Understanding Legal Decrees in Chile: Enactment and Publication

Punishment, Enactment, and Publication

Once all previous steps have been completed, the President of the Republic approves and enacts the law. It is then an order to be fulfilled as the law of the Republic and is published in the official gazette. The promulgation is made through a Presidential Decree, which mandates compliance as the law of the Republic and its publication.

Between the sanction and promulgation, the Comptroller reviews the constitutionality and legality. If it is approved, it is sent to the official newspaper for publication. The general principle is that it begins to be enforced and is presumably known to all, but there are exceptions.

  • Legal Vacancy: This is the period between publication and entry into force. It is established in very exceptional cases, usually when the law establishes a new legal system. For example, the law mandating the creation of family courts was published in 2004 but came into force in October 2005.

Decree Laws

These are legal rules established by de facto governments or, indeed, before the cessation of functions of Congress. When, for whatever reason, the country cannot wait until conditions return to normal, the executive takes over this power and legislates. This legislation is usually done by decree laws. In our country, there have been three periods in history when decree laws were issued:

  • Between September 1924 and June and July 1925, where about 800 decree laws were enacted (after Alessandri’s fall).
  • Between 1931 and 1932, when the first government of Carlos Ibáñez del Campo fell, about 800 decree laws were also issued.
  • Between September 11, 1973, and March 10, 1981.

Even when the decree laws are irregular, in practice, the three periods when they have been issued have subsequently been expressly or implicitly recognized.

Decrees with Force of Law

These are legal rules established by the executive through the form of decrees, which relate to matters within the law and are pursuant to a delegation of authority previously made by the National Congress. The origin of this institution goes back to France in the first half of the 20th century, when the French National Assembly, due to the various currents existing there, was impeded from legislating on important matters that required legislation. Congress delegated that authority to the executive in order to proceed with the function of legislating.

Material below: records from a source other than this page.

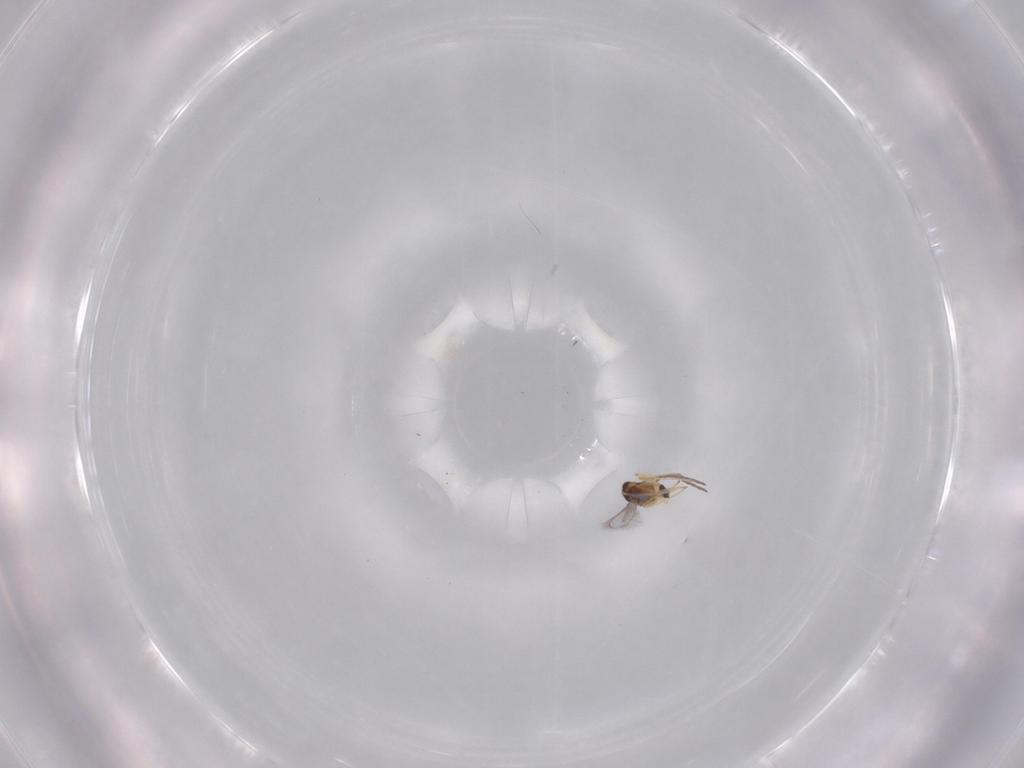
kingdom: Animalia
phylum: Arthropoda
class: Insecta
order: Hymenoptera
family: Mymaridae
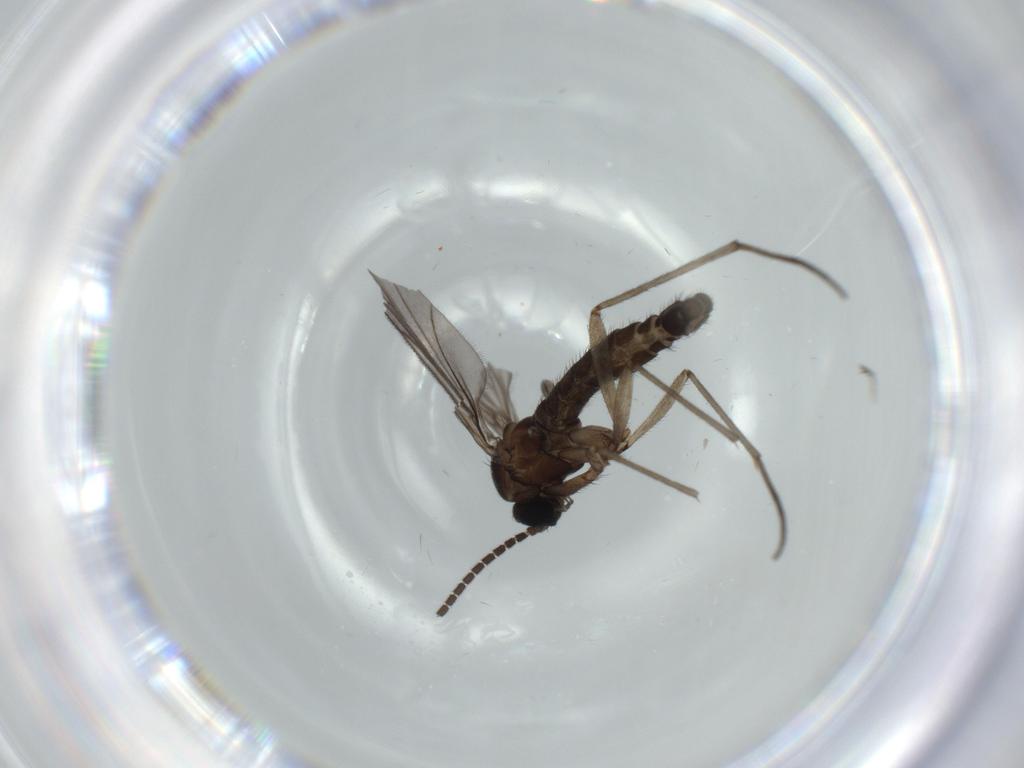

This practice was shifted to other countries, including Chile. By the year 1930 or 1932, the National Congress began to use the practice of delegating executive power to legislate on certain matters by the issuance of decrees having the force of law.

The 1925 Constitution did not say anything about it; it did not contemplate the existence of decrees having the force of law. Therefore, these would be illegal. This legal practice caused much controversy. Every so often, committees of experts were formed to discuss the subject without coming to fruition. Years passed, and decrees with the force of law continued to be issued on important matters, especially in economic matters. Finally, in 1970, an amendment to the 1925 Constitution was issued, which finally ruled on the institution of decrees with the force of law. When the 1980 Constitution was dictated, it was decided to keep the institution of decrees with the force of law.